### Passage shown ###
See, he was there too, trying to occupy the exact location of my left-hand side. Had he forced me to sit any closer to the window I would have been outside. His sheer bulk allowed me arm room that a thalidomide baby would have found inadequate. Having fully engulfed his own seat and half of mine, he promptly dozed off, legs spread so wide that he must surely have testicles the size of watermelons. His right knee so firmly touched my left knee that it caused me to wonder if this was his fetish: pretend to be asleep and rub innocuous limbs against other commuters.
I was unable, try as I might, to take up less room. With severe cramp in my legs, I also experienced extreme muscle ache in my left arm, as I was forced to hold it in a painful, slightly elevated and unnatural position – whereas normally I would have rested it. It seemed inappropriate to balance my wrist on his bald head, the only other option which presented itself.
Squashed between the two armrests digging into my pelvis, causing untold pain in my lower back, I tried to alleviate the multitude of aches by sitting up straighter. Instead, my foot found itself atop a crushed drinks can left on the floor by some previous detainee of this Guantanamo Bus.
All of this was accompanied, naturally, by somebody – most likely the driver – blasting the most horrendous music, which offended my ears when it was Madonna, and compounded my new idea of Hell when the Christmas songs started.
Crusher awoke from his dozing, and fast discovered that he knew the people in the seat behind us. Friends Reunited lives. Suddenly I expected an appearance from Cilla Black, yelling “Surprise Surprise!” or, worse, Esther Rantzen giving them both a little gold heart like she used to do on – well, I think her reunion show was probably called Hearts Of Gold, and I refuse to demean myself by checking. It is bad enough that these things are still in my consciousness two decades after they last aired.
Thankfully – being grateful for small mercies – this conversational development quickly subsided, and I was permitted to hear Wham’s tinny radio rendition of “Last Christmas I gave you a shotgun and a single cartridge,” which I would actually have enjoyed listening to if those were the real lyrics.
It was around this point that I engaged with Crusher, offering to remove my leg with a saw if he could find me one. He declined, which was damned decent of him, but neither did it inspire him to close his legs any or encroach less on my breathing room. With his right elbow lodged hard against my left elbow, I accepted it was stalemate.
With that impasse reached, I can detail my endeavours to obtain any sort of information from Virgin Trains verified Twitter account. Previously quite helpful, you shut up shop fast.
Keep in mind, please, that the sole purpose of my trip was to see my favourite band play their first UK show in a year. They have a new album full of songs I have never heard live, with new band members added to the line-up, playing instruments I have never seen (or heard) them use the past twenty-eight times. My only concern, at this point, was if I would get there in time to see anything other than the encore.
What I most wanted to know was the anticipated journey time. My train had been due to arrive about 18:00, giving me plenty of time to find my hotel in the dark, wet night. I needed to freshen up – a term I have never used in my life prior to this very sentence – then change, before attempting to locate the venue. I was confident I could find my way around but, not being Challenge Anneka, a strict deadline was an unnecessary pressure. I can send you the screengrabs, but here is the gist of this further miscommunication:
“Can someone – perhaps @virgintrains – check how long it’ll take a coach from Glasgow Central to reach Preston?”
“It will be a coach between Preston and Lancaster then train onwards, Jordan”
###
» **What the exercise asks**
Continue the bus journey account above, starting after its last line, the reply that names a coach between Preston and Lancaster.
### Listed entries ###
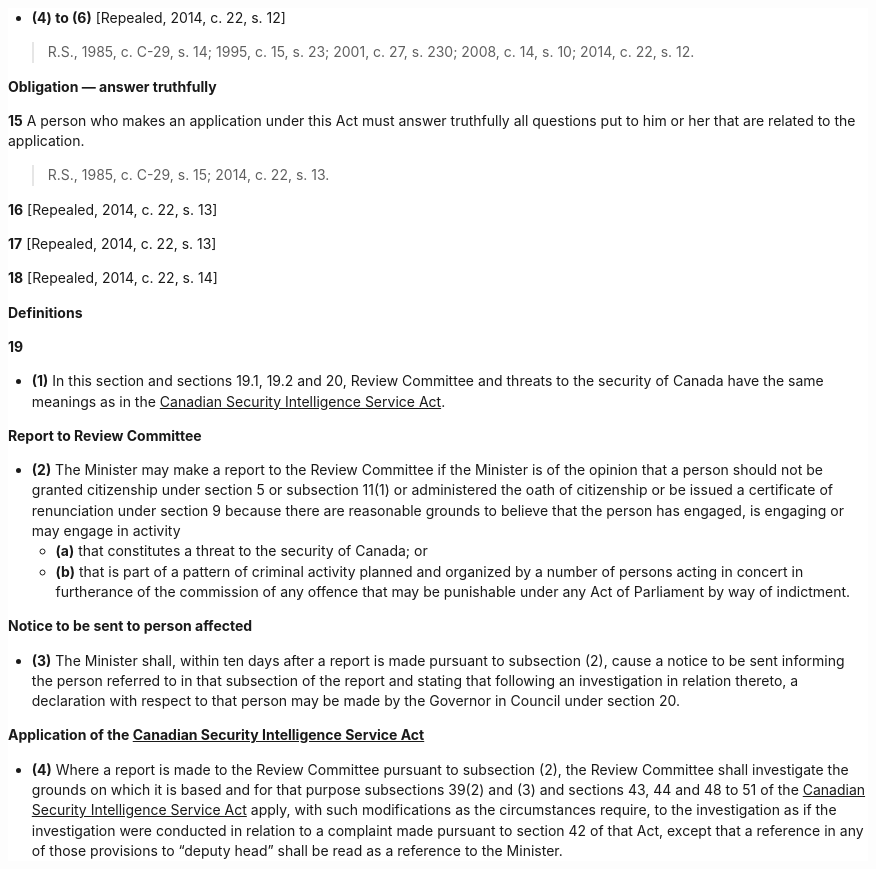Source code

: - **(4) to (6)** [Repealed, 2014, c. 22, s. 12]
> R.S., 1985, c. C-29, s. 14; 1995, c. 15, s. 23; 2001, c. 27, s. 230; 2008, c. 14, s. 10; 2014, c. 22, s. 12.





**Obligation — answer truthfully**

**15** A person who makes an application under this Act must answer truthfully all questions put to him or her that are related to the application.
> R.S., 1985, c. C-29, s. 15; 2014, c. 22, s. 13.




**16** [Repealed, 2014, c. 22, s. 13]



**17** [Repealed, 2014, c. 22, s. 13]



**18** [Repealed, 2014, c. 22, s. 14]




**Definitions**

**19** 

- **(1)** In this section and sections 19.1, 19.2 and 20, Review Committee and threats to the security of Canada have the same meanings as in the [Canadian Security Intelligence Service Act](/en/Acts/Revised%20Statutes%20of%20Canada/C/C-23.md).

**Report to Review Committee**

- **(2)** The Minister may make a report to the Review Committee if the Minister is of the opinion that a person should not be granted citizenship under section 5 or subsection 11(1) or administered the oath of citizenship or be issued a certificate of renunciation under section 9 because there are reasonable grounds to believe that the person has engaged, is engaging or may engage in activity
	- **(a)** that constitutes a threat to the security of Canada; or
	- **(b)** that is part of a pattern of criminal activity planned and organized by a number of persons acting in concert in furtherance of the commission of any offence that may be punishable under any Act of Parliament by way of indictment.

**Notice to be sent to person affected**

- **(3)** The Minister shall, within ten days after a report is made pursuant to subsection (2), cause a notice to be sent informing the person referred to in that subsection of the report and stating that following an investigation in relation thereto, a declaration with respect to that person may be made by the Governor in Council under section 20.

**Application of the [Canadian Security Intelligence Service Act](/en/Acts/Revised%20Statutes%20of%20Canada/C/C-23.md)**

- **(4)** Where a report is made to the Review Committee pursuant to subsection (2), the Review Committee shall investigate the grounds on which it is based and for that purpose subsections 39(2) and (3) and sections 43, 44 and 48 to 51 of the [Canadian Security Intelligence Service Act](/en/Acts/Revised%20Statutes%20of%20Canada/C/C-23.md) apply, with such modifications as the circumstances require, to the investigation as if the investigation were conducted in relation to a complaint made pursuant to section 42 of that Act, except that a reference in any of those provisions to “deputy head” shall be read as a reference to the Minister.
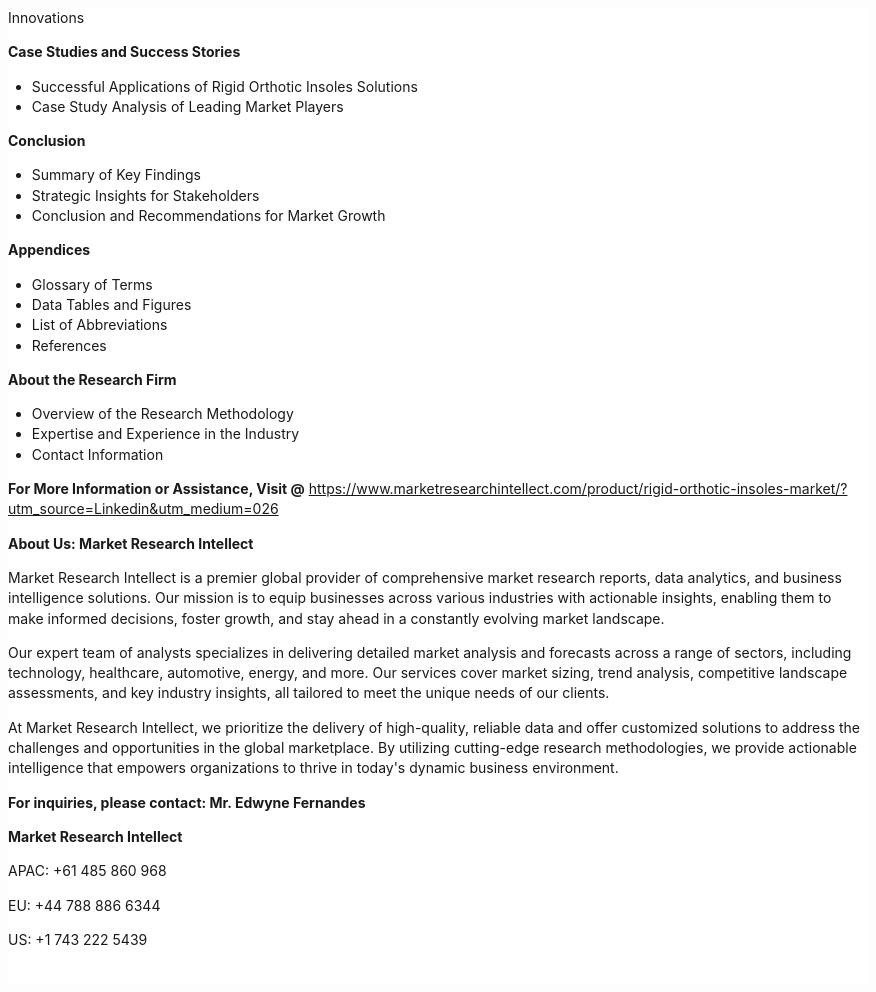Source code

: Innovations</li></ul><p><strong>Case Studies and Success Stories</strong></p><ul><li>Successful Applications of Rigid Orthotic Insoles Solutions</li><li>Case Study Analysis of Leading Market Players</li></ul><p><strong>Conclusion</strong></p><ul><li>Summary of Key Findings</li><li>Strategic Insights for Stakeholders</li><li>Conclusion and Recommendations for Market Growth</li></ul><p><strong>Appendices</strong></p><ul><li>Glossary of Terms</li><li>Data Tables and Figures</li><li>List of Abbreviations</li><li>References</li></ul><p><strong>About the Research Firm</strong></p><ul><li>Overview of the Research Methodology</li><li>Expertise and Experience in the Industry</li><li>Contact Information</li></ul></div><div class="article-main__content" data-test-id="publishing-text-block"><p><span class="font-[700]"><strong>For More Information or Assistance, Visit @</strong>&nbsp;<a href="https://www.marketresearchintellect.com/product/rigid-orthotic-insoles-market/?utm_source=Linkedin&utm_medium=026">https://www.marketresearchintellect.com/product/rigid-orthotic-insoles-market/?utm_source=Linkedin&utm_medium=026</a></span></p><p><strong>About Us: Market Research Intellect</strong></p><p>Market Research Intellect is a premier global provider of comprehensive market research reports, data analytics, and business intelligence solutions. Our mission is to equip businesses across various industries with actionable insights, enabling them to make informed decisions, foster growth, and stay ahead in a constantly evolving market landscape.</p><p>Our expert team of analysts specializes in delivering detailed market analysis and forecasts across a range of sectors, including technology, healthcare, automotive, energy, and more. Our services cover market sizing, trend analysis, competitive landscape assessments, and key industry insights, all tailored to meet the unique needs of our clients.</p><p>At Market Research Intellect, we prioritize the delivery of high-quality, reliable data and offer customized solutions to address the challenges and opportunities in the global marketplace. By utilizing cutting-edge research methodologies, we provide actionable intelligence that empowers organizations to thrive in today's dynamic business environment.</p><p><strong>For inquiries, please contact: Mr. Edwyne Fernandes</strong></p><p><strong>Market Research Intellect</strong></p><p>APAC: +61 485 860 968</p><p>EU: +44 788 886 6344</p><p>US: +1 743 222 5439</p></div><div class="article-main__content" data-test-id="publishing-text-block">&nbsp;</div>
###
» **Reply**
I appreciate you tried the personal touch in that reply, the only minor problem being that the rest of it related in absolutely no way to my question or my predicament.
Would I make this gig? How long should road travel take? I would have checked a popular online search engine’s maps app, only I am fast running out of my data allowance and – not being a Virgin train – this bus has no wi-fi facilities. Understandably, due to the variables involved, you were wary of committing: “However, they will try and get you there asap”
When is ASAP – is it 19:00? 23:00? Tuesday? January? I wanted a ballpark figure, and “ASAP” was not good enough – especially not when I had explained that I was on a tight and specific schedule. Instead, my tweeted requests for a figure, or for a “rough idea” were completely ignored. Like I said, you are welcome to screengrabs of all this, I saved it all.
Meanwhile, let us return to Crusher. At 18:34 – a hundred-and-forty minutes in – he finally swivelled in his seat, moving his legs out into the aisle. The joy of moving and stretching my own leg – a sensation I had nearly forgotten in the interim – was tempered only by how cold it felt once he ceased behaving like a human blanket. We continued on.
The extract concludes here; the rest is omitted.